Le texte de cette page a été corrigé et est conforme au fac-similé.

Mansilhas, un prêtre espagnol, un prêtre indigène et un vieux soldat, Juan de Artiaga, qui aurait fait un bon suisse à Pampelune, mais qui se montra si têtu et si brouillon que François fut obligé de le congédier. Tels étaient les tâcherons qu’il ramenait sur la côte de la Pêcherie.
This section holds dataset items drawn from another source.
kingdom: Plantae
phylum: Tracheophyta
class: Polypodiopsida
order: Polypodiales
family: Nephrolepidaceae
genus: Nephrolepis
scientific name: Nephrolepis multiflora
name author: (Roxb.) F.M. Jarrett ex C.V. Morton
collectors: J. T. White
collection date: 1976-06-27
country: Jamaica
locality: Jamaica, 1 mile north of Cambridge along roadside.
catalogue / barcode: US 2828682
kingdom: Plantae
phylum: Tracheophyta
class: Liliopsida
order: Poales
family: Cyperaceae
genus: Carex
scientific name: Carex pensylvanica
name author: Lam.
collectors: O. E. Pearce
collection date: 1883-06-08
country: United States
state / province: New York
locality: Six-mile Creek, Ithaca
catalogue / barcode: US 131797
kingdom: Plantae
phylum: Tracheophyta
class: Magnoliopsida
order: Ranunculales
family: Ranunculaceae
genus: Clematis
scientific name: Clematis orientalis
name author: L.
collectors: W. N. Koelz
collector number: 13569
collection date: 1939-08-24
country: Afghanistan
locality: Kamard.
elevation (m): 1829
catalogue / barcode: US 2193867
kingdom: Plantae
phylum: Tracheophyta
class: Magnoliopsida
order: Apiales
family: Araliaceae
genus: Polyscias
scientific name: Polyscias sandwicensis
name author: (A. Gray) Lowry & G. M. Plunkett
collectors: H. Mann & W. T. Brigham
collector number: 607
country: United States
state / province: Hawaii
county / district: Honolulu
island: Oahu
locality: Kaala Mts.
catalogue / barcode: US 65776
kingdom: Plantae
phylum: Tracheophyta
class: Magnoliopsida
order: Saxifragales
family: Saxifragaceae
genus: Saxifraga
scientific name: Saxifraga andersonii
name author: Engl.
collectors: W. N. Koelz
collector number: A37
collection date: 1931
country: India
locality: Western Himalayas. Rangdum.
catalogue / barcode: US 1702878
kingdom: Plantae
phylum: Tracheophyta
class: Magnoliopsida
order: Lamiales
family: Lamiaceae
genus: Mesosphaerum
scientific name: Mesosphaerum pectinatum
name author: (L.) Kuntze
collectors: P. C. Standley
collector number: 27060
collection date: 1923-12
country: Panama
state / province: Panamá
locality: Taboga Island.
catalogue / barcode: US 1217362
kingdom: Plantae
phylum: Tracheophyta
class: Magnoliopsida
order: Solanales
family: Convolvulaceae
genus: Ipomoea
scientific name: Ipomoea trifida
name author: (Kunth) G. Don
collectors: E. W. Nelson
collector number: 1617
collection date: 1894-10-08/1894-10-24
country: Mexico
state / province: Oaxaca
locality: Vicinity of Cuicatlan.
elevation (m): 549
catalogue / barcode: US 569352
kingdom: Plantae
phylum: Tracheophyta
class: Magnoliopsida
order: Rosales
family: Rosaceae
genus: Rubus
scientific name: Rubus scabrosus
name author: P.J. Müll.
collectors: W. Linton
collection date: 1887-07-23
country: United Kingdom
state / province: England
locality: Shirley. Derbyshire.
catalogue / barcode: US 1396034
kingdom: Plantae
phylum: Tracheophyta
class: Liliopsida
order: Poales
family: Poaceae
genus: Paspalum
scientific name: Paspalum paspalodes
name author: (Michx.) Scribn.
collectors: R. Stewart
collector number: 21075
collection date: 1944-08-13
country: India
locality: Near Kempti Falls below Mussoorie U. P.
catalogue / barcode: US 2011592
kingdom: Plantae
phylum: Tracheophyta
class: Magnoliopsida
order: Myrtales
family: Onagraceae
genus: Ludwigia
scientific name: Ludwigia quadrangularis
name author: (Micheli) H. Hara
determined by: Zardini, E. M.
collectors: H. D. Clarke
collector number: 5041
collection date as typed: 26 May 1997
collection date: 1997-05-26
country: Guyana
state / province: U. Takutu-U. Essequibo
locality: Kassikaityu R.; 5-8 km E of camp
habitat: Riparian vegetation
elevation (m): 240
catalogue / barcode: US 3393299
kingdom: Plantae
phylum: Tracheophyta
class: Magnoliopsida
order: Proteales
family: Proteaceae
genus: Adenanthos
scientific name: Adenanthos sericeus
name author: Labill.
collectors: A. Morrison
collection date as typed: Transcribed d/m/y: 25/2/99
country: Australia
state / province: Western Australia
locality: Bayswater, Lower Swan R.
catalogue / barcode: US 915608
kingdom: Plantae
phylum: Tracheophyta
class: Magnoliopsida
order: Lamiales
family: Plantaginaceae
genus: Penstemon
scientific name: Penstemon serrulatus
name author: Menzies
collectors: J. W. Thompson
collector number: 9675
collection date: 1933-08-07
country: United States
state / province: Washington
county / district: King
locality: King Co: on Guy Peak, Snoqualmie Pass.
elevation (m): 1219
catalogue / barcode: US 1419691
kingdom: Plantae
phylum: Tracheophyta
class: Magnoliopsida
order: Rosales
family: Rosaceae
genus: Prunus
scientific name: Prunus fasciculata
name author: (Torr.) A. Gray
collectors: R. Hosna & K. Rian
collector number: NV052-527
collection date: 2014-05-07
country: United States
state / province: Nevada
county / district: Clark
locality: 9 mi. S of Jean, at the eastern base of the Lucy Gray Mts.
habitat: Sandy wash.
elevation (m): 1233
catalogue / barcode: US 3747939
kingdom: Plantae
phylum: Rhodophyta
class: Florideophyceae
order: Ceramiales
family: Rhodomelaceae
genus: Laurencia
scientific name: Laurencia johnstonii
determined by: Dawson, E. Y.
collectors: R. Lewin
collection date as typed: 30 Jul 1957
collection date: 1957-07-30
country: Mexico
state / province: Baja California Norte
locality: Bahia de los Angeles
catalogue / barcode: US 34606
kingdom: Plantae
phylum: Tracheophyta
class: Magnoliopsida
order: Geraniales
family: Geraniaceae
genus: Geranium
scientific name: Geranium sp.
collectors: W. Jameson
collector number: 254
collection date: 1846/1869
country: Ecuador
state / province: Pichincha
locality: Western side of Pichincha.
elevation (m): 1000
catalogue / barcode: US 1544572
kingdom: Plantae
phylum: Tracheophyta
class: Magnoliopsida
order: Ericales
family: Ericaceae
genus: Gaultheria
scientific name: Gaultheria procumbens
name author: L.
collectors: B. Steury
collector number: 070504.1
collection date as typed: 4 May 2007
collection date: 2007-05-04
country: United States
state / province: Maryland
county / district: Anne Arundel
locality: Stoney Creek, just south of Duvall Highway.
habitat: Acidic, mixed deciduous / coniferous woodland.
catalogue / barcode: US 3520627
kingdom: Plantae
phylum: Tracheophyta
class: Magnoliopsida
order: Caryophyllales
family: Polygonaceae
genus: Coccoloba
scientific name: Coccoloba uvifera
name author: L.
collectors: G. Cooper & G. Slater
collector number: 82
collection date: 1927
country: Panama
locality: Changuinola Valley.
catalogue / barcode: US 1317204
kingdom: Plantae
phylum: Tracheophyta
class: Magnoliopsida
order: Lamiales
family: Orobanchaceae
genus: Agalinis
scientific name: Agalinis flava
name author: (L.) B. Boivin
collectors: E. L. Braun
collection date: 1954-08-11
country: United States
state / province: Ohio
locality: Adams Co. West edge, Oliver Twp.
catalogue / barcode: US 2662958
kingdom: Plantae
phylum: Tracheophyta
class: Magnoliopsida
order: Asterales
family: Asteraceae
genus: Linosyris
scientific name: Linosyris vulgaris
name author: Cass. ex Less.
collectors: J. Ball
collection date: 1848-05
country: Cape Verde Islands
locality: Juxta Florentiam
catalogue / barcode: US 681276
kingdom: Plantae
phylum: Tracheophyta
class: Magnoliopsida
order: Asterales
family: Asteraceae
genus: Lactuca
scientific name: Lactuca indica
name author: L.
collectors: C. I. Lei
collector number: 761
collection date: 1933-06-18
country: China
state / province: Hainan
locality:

La situation avait un peu changé. C’est le lendemain des conversions qui est dur pour les convertis et pour les convertisseurs. Les superstitions et les mauvaises habitudes, un instant éblouies, rouvrent les yeux et se ressaisissent dans la somnolence de la vie familière. La religion chrétienne est une lutte perpétuelle ; et toute espèce de lutte répugne au tempérament apathique de l’Hindou. Moyennant quelques rites et quelques offrandes, il ne demandait à ses dieux que de ne pas le tourmenter. Mais voici un Dieu qui empêche les gens de dormir. Ils deviennent impatiens et de mauvaise humeur. Mansilhas, qui comptait sur de timides néophytes, fut désappointé. Il n’était déjà pas très intelligent en Europe : que fut-ce sous le soleil de l’Inde ! Les Paravers ne tardèrent point à flairer en lui un homme très inférieur au Père François. Ses brusqueries et ses colères, qui provenaient surtout de son incompréhension, compromettaient l’œuvre de l’apôtre. Mais François l’aimait. Dans l’affection qu’il lui portait, il entrait un peu de gratitude pour celui qui s’était offert de si bon cœur à l’accompagner, un peu de pitié aussi et l’attrait de la difficulté qui séduit les grandes âmes lorsqu’elles veulent utiliser même les rebuts et fertiliser même les cailloux. On retrouve presque toujours derrière les hommes exceptionnels un de ces êtres gauches, maladroits, mal venus, qu’ils traînent « affectueusement dans leur orbite. Ils sont parfois forcés de les lâcher en route ; et c’est ce qui arriva en 1548. Mansilhas appelé aux Moluques refusa de recommencer une exploration en pays païen : il en avait tout son soûl. Exclu de la Compagnie, il n’en resta pas moins attaché à François. Ainsi de vieilles domestiques, qu’un coup de tête a chassées de chez leur maître, n’ont d’autre joie dans la vie que de le saluer de loin et, quand il a trépassé, de fleurir sa tombe.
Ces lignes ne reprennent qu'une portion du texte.